Buda-Nowak Anna, Kucharz Jakub, Dumnicka Paulina, Kuzniewski Marek, Herman Roman Maria, Zygulska Aneta L, Kusnierz-Cabala Beata
Department of Oncology, University Hospital in Krakow, Sniadeckich 10, 31-531, Cracow, Poland.
Department of Experimental and Clinical Surgery, Jagiellonian University Medical College, Michalowskiego 12, Cracow, 31-126, Poland.
Med Oncol. 2017 Apr;34(4):68. doi: 10.1007/s12032-017-0928-z.
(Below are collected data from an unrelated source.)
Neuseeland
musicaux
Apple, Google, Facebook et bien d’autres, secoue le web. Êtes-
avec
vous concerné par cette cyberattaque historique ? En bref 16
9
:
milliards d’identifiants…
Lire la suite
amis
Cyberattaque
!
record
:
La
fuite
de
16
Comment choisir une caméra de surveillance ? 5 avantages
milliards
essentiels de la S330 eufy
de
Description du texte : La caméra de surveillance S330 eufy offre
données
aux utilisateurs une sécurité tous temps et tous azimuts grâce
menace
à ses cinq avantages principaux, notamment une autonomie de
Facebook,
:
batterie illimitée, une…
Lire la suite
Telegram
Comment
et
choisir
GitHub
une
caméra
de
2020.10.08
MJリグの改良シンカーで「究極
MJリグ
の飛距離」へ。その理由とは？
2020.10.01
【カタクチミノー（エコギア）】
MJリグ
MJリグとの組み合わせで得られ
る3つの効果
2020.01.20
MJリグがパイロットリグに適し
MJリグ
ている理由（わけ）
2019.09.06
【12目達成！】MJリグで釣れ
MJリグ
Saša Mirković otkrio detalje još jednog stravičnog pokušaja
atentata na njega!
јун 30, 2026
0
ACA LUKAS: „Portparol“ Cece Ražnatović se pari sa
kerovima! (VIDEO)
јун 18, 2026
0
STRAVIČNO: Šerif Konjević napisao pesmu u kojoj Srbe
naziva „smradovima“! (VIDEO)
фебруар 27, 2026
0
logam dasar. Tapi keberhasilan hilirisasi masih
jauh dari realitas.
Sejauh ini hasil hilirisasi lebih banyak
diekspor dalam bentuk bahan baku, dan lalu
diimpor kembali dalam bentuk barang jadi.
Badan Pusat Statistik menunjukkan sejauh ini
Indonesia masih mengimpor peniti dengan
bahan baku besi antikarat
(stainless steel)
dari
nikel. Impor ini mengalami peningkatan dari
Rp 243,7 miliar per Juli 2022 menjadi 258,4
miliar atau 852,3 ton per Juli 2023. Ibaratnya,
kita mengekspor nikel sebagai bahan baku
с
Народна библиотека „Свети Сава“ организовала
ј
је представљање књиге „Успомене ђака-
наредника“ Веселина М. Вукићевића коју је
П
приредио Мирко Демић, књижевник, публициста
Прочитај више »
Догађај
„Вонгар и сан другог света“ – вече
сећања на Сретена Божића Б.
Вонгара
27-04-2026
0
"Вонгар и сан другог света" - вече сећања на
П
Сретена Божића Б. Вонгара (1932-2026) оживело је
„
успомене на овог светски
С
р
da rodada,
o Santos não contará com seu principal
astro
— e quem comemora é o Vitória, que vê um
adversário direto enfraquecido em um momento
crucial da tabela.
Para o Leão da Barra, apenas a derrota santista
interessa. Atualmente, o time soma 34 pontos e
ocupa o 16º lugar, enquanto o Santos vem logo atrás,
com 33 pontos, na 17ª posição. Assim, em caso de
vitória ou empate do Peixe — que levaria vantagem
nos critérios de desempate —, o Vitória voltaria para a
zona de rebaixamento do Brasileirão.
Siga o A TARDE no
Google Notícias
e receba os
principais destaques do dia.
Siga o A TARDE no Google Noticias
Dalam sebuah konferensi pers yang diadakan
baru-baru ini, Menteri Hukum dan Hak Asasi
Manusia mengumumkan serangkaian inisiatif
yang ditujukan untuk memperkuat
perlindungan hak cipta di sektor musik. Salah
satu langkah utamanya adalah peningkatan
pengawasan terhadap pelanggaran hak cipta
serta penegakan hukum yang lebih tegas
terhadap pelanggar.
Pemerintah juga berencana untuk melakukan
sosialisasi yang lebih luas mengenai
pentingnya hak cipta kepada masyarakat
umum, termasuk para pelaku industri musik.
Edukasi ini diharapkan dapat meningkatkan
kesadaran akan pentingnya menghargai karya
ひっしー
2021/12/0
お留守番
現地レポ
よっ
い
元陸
Epub 2017 Mar 25.
Sunitinib is a tyrosine kinase inhibitor (TKI) used in treatment of metastatic renal cell carcinoma (mRCC), gastrointestinal stromal tumors and pancreatic neuroendocrine tumors. One of the most common side effects related to sunitinib is hypothyroidism. Recent trials suggest correlation between the incidence of hypothyroidism and treatment outcome in patients treated with TKI. This study evaluates whether development of hypothyroidism is a predictive marker of progression-free survival (PFS) in patients with mRCC treated with sunitinib. Twenty-seven patients diagnosed with clear cell mRCC, after nephrectomy and in 'good' or 'intermediate' MSKCC risk prognostic group, were included in the study. All patients received sunitinib as a first-line treatment on a standard schedule (initial dose 50 mg/day, 4 weeks on, 2 weeks off). The thyroid-stimulating hormone serum levels were obtained at the baseline and every 12 weeks of treatment. In statistic analyses, we used Kaplan-Meier method for assessment of progression-free survival; for comparison of survival, we used log-rank test. In our study, the incidence of hypothyroidism was 44%. The patients who had developed hypothyroidism had better median PFS to patients with normal thyroid function 28,3 months [95% (CI) 20.4-36.2 months] versus 9.8 months (6.4-13.1 months). In survival analysis, we perceive that thyroid dysfunction is a predictive factor of a progression-free survival (PFS). In the unified group of patients, the development of hypothyroidism during treatment with sunitinib is a positive marker for PFS. During that treatment, thyroid function should be evaluated regularly.
舒尼替尼是一种酪氨酸激酶抑制剂(TKI),用于治疗转移性肾细胞癌(mRCC)、胃肠道间质瘤和胰腺神经内分泌肿瘤。与舒尼替尼相关的最常见副作用之一是甲状腺功能减退。最近的试验表明,TKI治疗患者的甲状腺功能减退发生率与治疗结果之间存在相关性。本研究评估甲状腺功能减退的发生是否是接受舒尼替尼治疗的mRCC患者无进展生存期(PFS)的预测标志物。本研究纳入了27例诊断为透明细胞mRCC的患者,这些患者在肾切除术后处于MSKCC风险预后“良好”或“中等”组。所有患者均按照标准方案接受舒尼替尼一线治疗(初始剂量50mg/天,服用4周,停药2周)。在基线和治疗的每12周测定促甲状腺激素血清水平。在统计分析中,我们使用Kaplan-Meier方法评估无进展生存期;为比较生存率,我们使用对数秩检验。在我们的研究中,甲状腺功能减退的发生率为44%。发生甲状腺功能减退的患者的中位PFS优于甲状腺功能正常的患者,分别为28.3个月[95%(CI)20.4 - 36.2个月]和9.8个月(6.4 - 13.1个月)。在生存分析中,我们认为甲状腺功能障碍是无进展生存期(PFS)的预测因素。在统一的患者组中,舒尼替尼治疗期间甲状腺功能减退的发生是PFS的阳性标志物。在该治疗期间,应定期评估甲状腺功能。